Your local food bank can really use your help, and assisting the organizations that feed your hungry neighbors is easier than you think! #THISISGOOD
Although we often think of helping our food banks during the winter holidays, right now food banks are stocking up for the long, hungry summer. According to Feeding America, 20.5 million children depend on free or reduced-price school meals to keep from going hungry. When schools are closed for the summer, local hunger organizations step in to assist families in need.

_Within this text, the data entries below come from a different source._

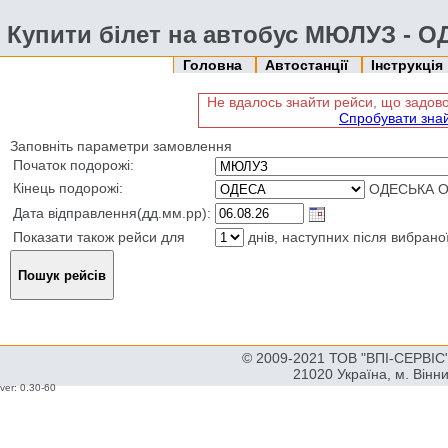
Купити білет на автобус МЮЛУЗ - 
Головна
Автостанції
Інструкція
Не вдалось знайти рейси, що задо
Спробувати зна
Заповніть параметри замовлення
Початок подорожі:
Кінець подорожі:
ОДЕСЬКА О
Дата відправлення(дд.мм.рр):
Показати також рейси для
днів, наступних після вибрано
© 2009-2021 ТОВ "ВПІ-СЕРВІС" 
21020 Україна, м. Вінн
ver: 0.30-60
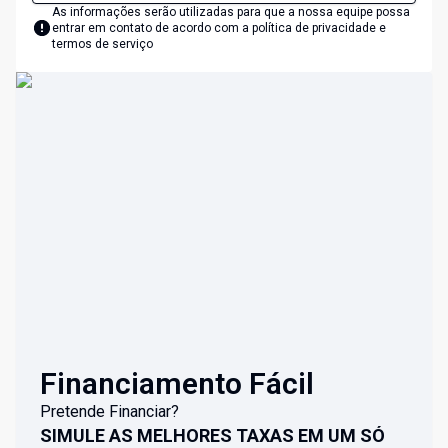
As informações serão utilizadas para que a nossa equipe possa
entrar em contato de acordo com a
política de privacidade e
termos de serviço
Financiamento Fácil
Pretende Financiar?
SIMULE AS MELHORES TAXAS EM UM SÓ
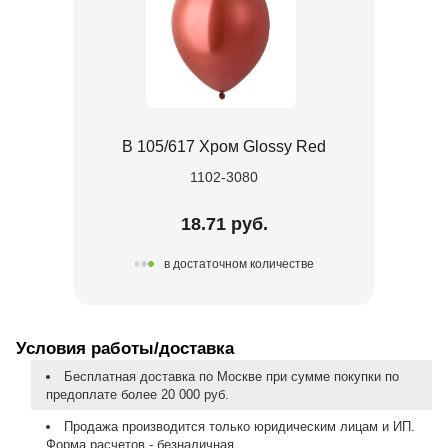
В 105/617 Хром Glossy Red
1102-3080
18.71 руб.
в достаточном количестве
Условия работы/доставка
Бесплатная доставка по Москве при сумме покупки по
предоплате более 20 000 руб.
Продажа производится только юридическим лицам и ИП.
Форма расчетов - безналичная.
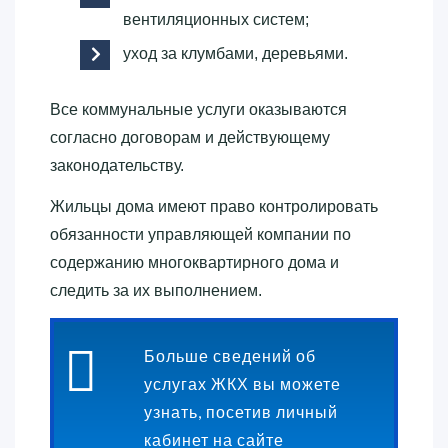
вентиляционных систем;
уход за клумбами, деревьями.
Все коммунальные услуги оказываются
согласно договорам и действующему
законодательству.
Жильцы дома имеют право контролировать
обязанности управляющей компании по
содержанию многоквартирного дома и
следить за их выполнением.
Больше сведений об
услугах ЖКХ вы можете
узнать, посетив личный
кабинет на сайте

Assisting a food bank is one of the easiest ways children can serve their community. They can empathize with kids, just like themselves, who have empty cabinets. Even preschoolers such as my two-year-old Alice, pictured above, can see the shelves and pallets of food stored at a food bank and understand that those packages will be filling the kitchens of kids just like her. Alice may not comprehend the point of lobbying Congress, but she can sure understand the importance of mac’n’cheese and granola bars.
But before you bag up the contents of your own cabinets — you generous Extraordinary Mommy readers, you — take a look at these actions and items that food banks state they need the most. The simplicity and ease of these steps may surprise you!
Unique Volunteering
You are a busy parent, worker, friend and more. You wear so many hats and there are not enough hours in the day for your vast to-do list. If you have several hours a week to spend working at your food bank, awesome! But no one is expecting that of you. What you can easily do is select your local food bank as a volunteer activity or patron cause of your group.

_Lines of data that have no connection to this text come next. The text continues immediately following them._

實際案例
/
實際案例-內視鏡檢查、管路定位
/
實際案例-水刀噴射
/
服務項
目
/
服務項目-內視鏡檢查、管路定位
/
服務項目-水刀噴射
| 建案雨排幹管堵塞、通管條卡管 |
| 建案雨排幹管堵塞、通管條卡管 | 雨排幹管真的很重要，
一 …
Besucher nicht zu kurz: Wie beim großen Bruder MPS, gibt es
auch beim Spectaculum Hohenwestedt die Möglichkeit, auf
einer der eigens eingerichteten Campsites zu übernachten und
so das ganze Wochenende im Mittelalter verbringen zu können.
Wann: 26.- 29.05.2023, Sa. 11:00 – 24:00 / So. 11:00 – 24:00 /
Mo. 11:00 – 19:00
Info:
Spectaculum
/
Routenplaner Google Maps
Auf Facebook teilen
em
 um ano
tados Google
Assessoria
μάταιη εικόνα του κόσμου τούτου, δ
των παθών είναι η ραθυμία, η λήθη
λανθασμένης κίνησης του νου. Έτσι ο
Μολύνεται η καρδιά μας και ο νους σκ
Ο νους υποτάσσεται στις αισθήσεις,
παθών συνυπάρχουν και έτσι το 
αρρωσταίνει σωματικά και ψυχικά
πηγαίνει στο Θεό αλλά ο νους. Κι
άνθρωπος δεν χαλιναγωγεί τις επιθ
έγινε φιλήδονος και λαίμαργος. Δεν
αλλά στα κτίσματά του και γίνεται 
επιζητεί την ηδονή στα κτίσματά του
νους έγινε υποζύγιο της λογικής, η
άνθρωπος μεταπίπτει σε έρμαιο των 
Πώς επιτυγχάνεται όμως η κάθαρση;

Consider an afternoon of volunteering at the food bank for your next Brownie, Girl or Boy Scout troop activity. Instead of a Sex and the City style brunch with your girlfriends, decide to meet the gals for a morning of assisting at the food bank. My own local diaper bank, DC Diaper Bank, offers Wine Wednesdays in which local women come in to volunteer and BYOB. (Now, that is my kind of volunteerism!)

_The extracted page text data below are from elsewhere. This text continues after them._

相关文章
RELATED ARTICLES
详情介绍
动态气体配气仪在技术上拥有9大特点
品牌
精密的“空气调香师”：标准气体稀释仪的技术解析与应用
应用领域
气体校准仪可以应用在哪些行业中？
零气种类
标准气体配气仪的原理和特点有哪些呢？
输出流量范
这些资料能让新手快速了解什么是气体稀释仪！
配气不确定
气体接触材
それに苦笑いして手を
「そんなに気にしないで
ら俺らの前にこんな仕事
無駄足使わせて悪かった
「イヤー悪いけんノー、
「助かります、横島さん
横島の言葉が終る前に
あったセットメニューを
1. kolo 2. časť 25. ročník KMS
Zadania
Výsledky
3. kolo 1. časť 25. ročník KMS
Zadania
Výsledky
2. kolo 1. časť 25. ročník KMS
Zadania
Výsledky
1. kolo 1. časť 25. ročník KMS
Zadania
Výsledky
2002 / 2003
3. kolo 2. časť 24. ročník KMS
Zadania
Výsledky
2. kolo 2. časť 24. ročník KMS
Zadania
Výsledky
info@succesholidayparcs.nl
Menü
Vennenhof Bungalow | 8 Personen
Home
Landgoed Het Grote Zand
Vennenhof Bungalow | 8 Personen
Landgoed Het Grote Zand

You can also designate your local food bank as the patron cause of your mother’s group, book club, house of worship or other community organization in which you are involved. Good friends of ours even use their annual backyard Ocktoberfest party as a food drive, encouraging their friends to bring donations for the food bank in lieu of traditional hostess gifts of wine or flowers.
High-Tech Fundraising
Sure, you can host a food drive at your home or office. There is something awesome about accumulating those stacks of tuna cans and big bags of rice for people in need. But you tech savvy peeps can also host a virtual food drive. Many food banks, such as my closest food bank, The Capital Area Food Bank in Washington, DC, have web tools in place for easy online fundraising and donation accumulation. Instead of physically dropping off food, participants make monetary donations online for specific food drives.
Important note: The money raised through a virtual food drive will go further than your own dollars spent at the grocery store, as non-profit food banks can purchase food at wholesale cost.
Specific Foods
As I mentioned above, assisting a food bank is such a wonderful way to teach volunteerism and community empathy to children. To fully experience that teaching moment with your kids, you may want to physically choose foods with your kids and then bring those food donations in-person to your food bank (a GREAT spring break activity!) But before you hit the stores, go online to your food bank’s website and find the list of food items they need the most. You may be surprised by the specificity of their needs, and how food needs vary from region to region.
Over 50 million people struggle with hunger in this country, and it is often a silent plight, affecting our neighbors and children in our kids’ classrooms. These small actions can truly make a big difference in others’ lives, and in our own.